#### [EXERCISE INPUTS]
[Start of section]

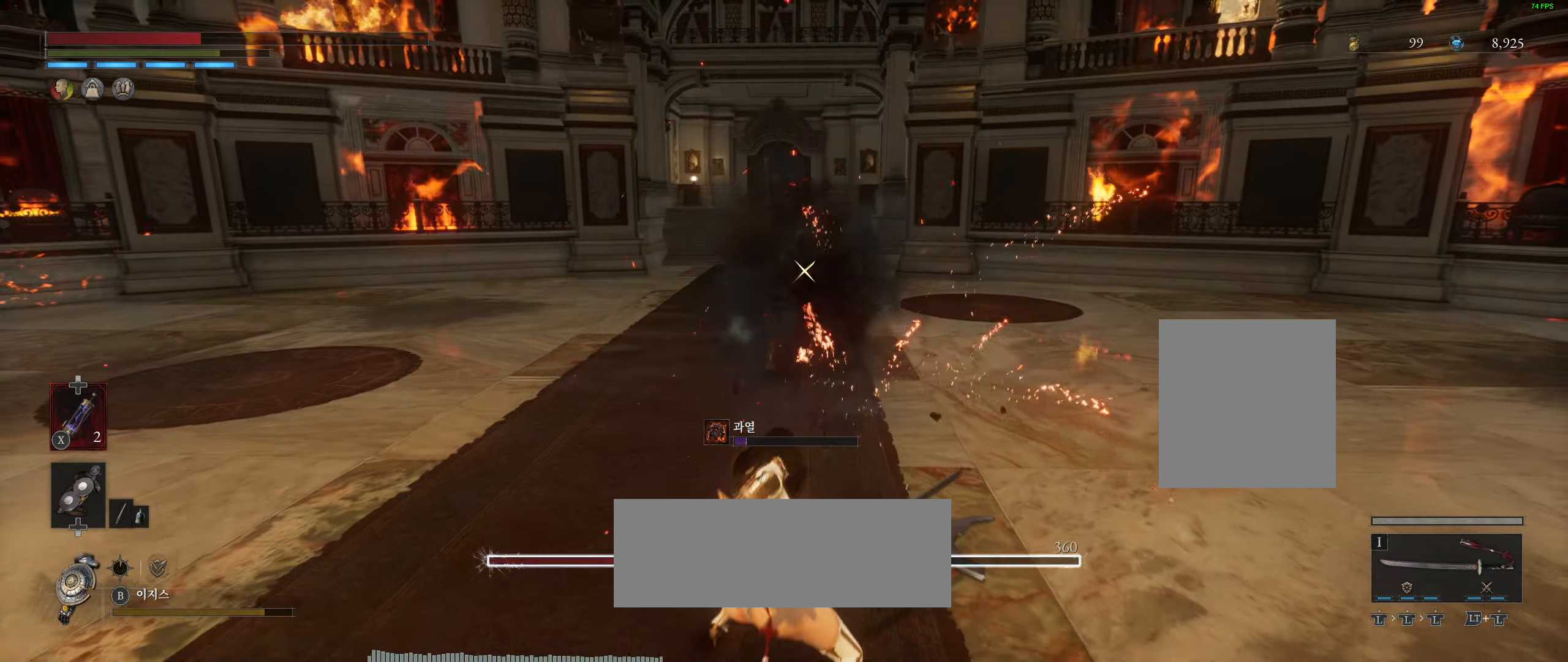
{"buttons": [], "left_stick": "up", "events": [[283, "left_stick", "up-left"], [467, "left_stick", "up"]]}
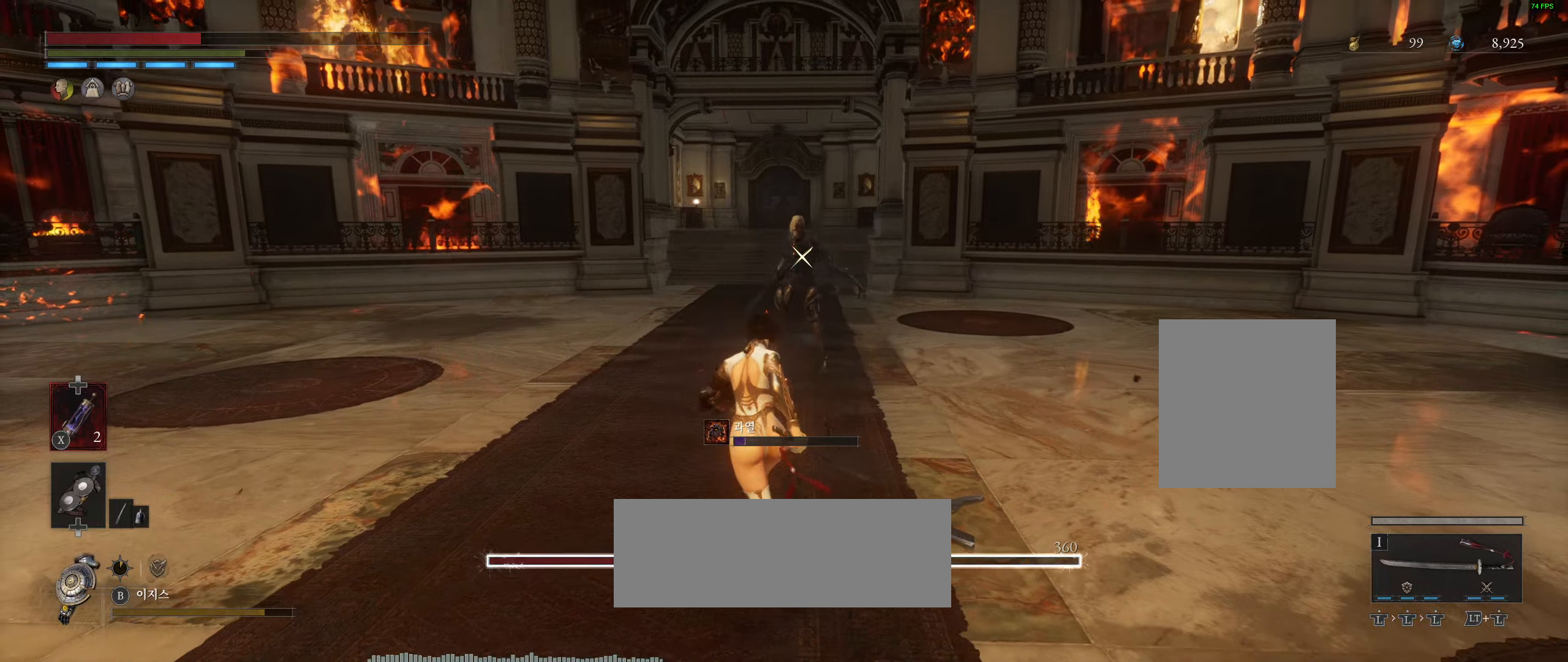
{"buttons": [], "left_stick": "up", "events": []}
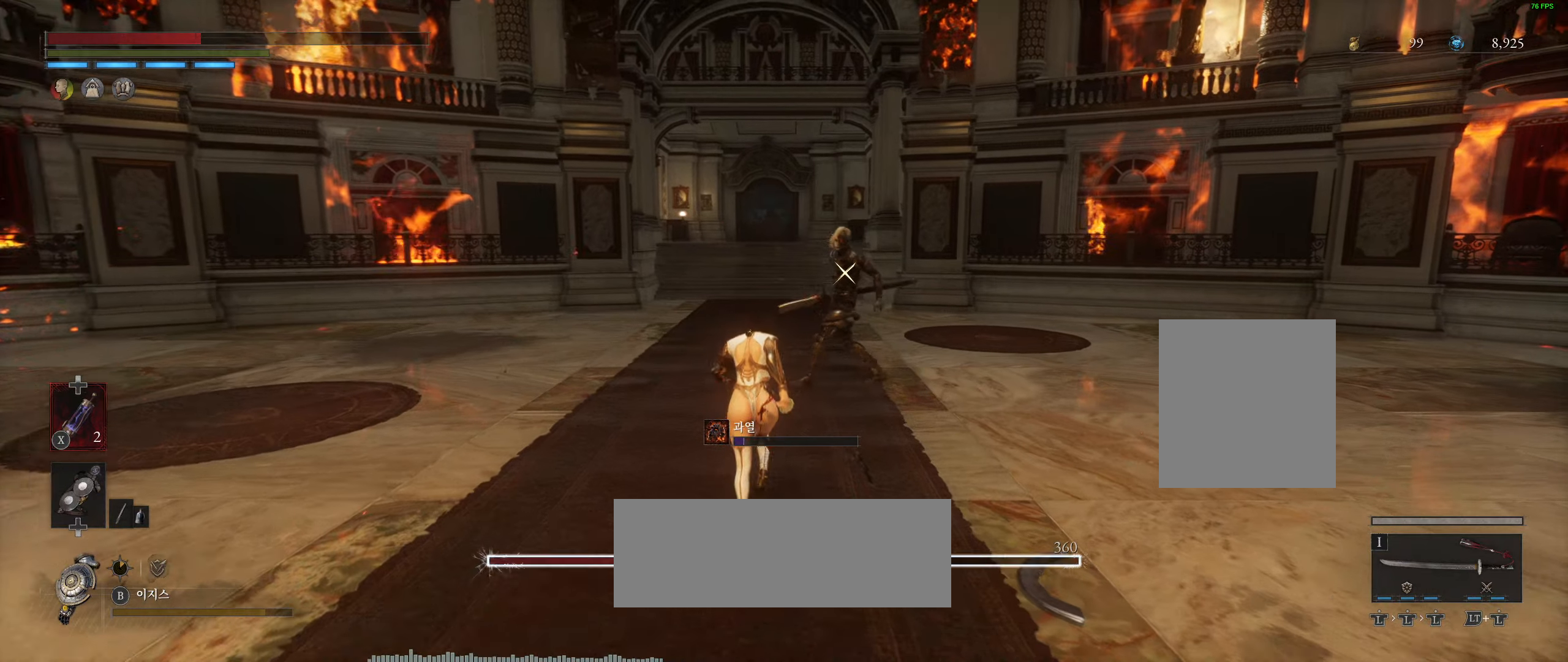
{"buttons": [], "left_stick": "up", "events": []}
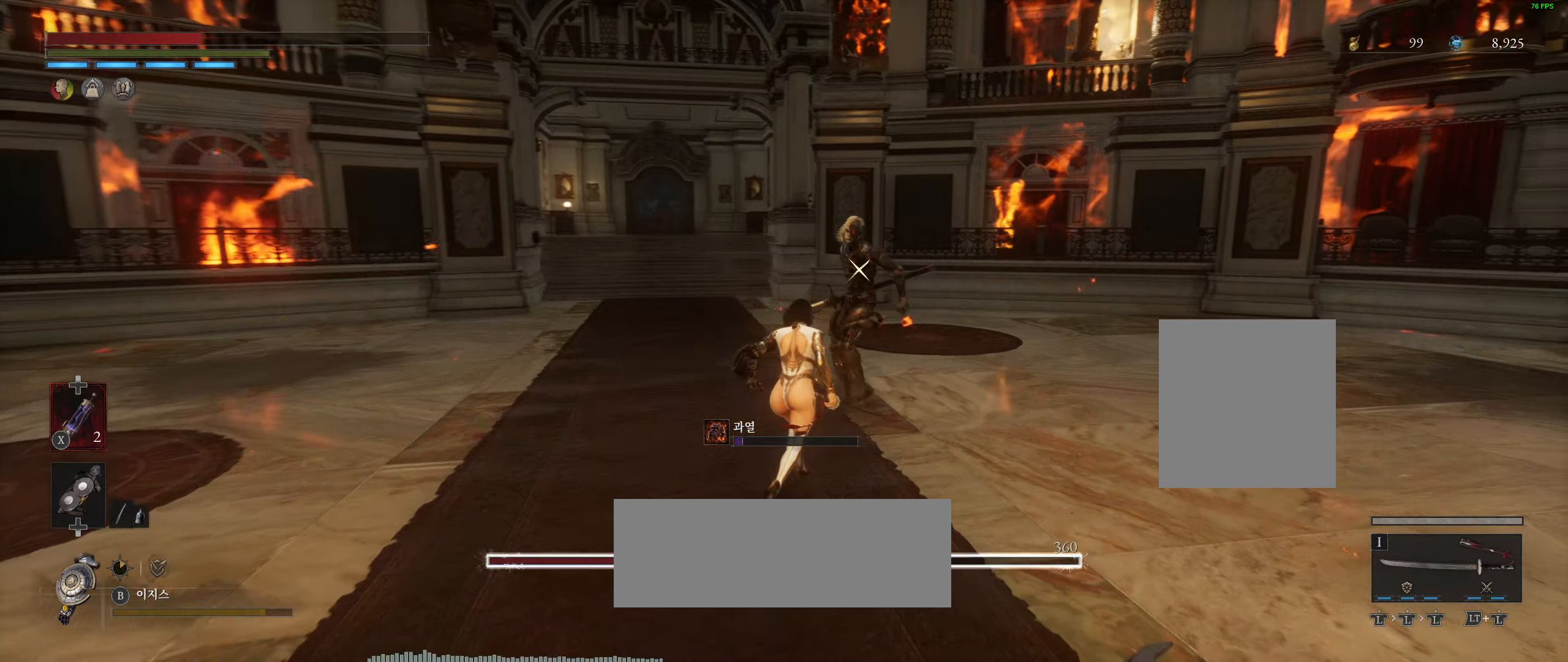
{"buttons": ["R2"], "left_stick": "center", "events": [[133, "R2", "down"], [417, "left_stick", "center"]]}
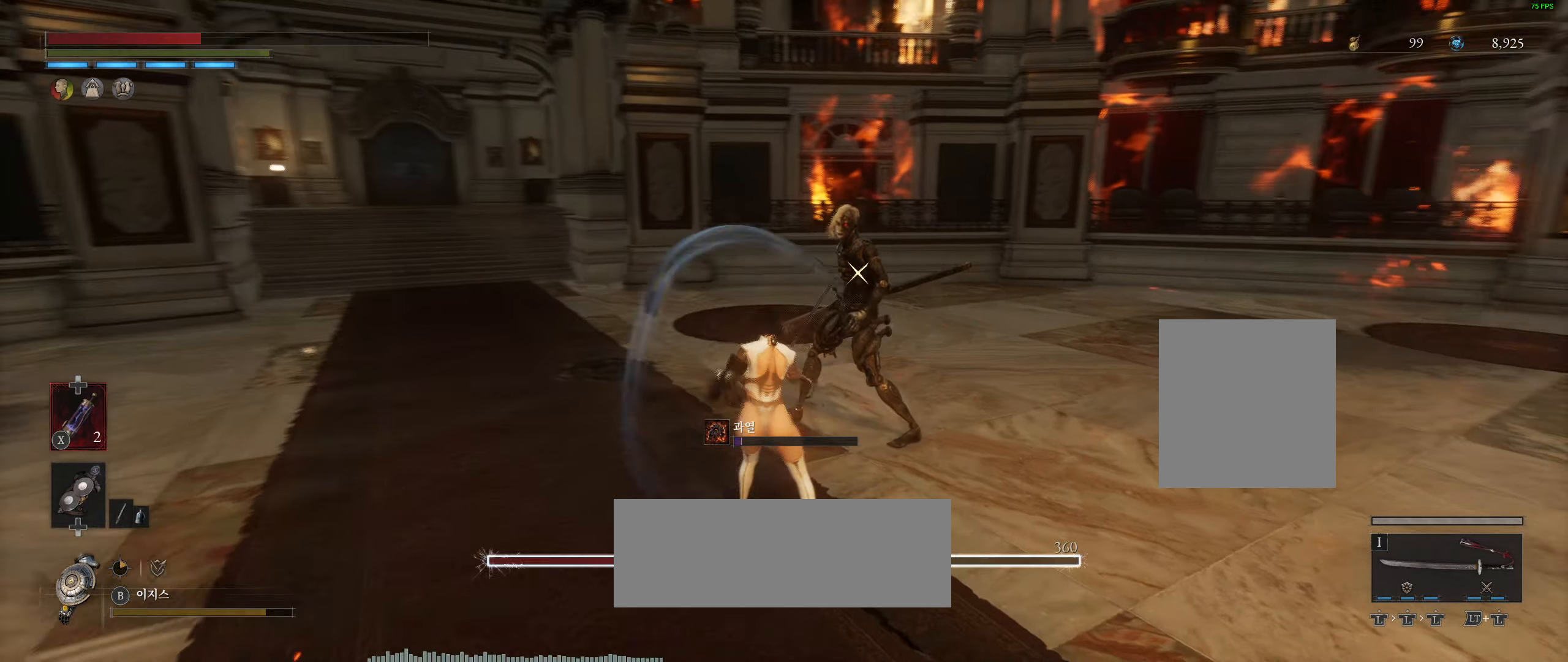
{"buttons": [], "left_stick": "center", "events": [[267, "R2", "up"]]}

[End of section]

#### [YOUR INSTRUCTIONS]
Leaving out the images, return the entries above exactly as they read.

#### [REPLY TO THE TASK]
{"buttons": [], "left_stick": "up", "events": [[283, "left_stick", "up-left"], [467, "left_stick", "up"]]}
{"buttons": [], "left_stick": "up", "events": []}
{"buttons": [], "left_stick": "up", "events": []}
{"buttons": ["R2"], "left_stick": "center", "events": [[133, "R2", "down"], [417, "left_stick", "center"]]}
{"buttons": [], "left_stick": "center", "events": [[267, "R2", "up"]]}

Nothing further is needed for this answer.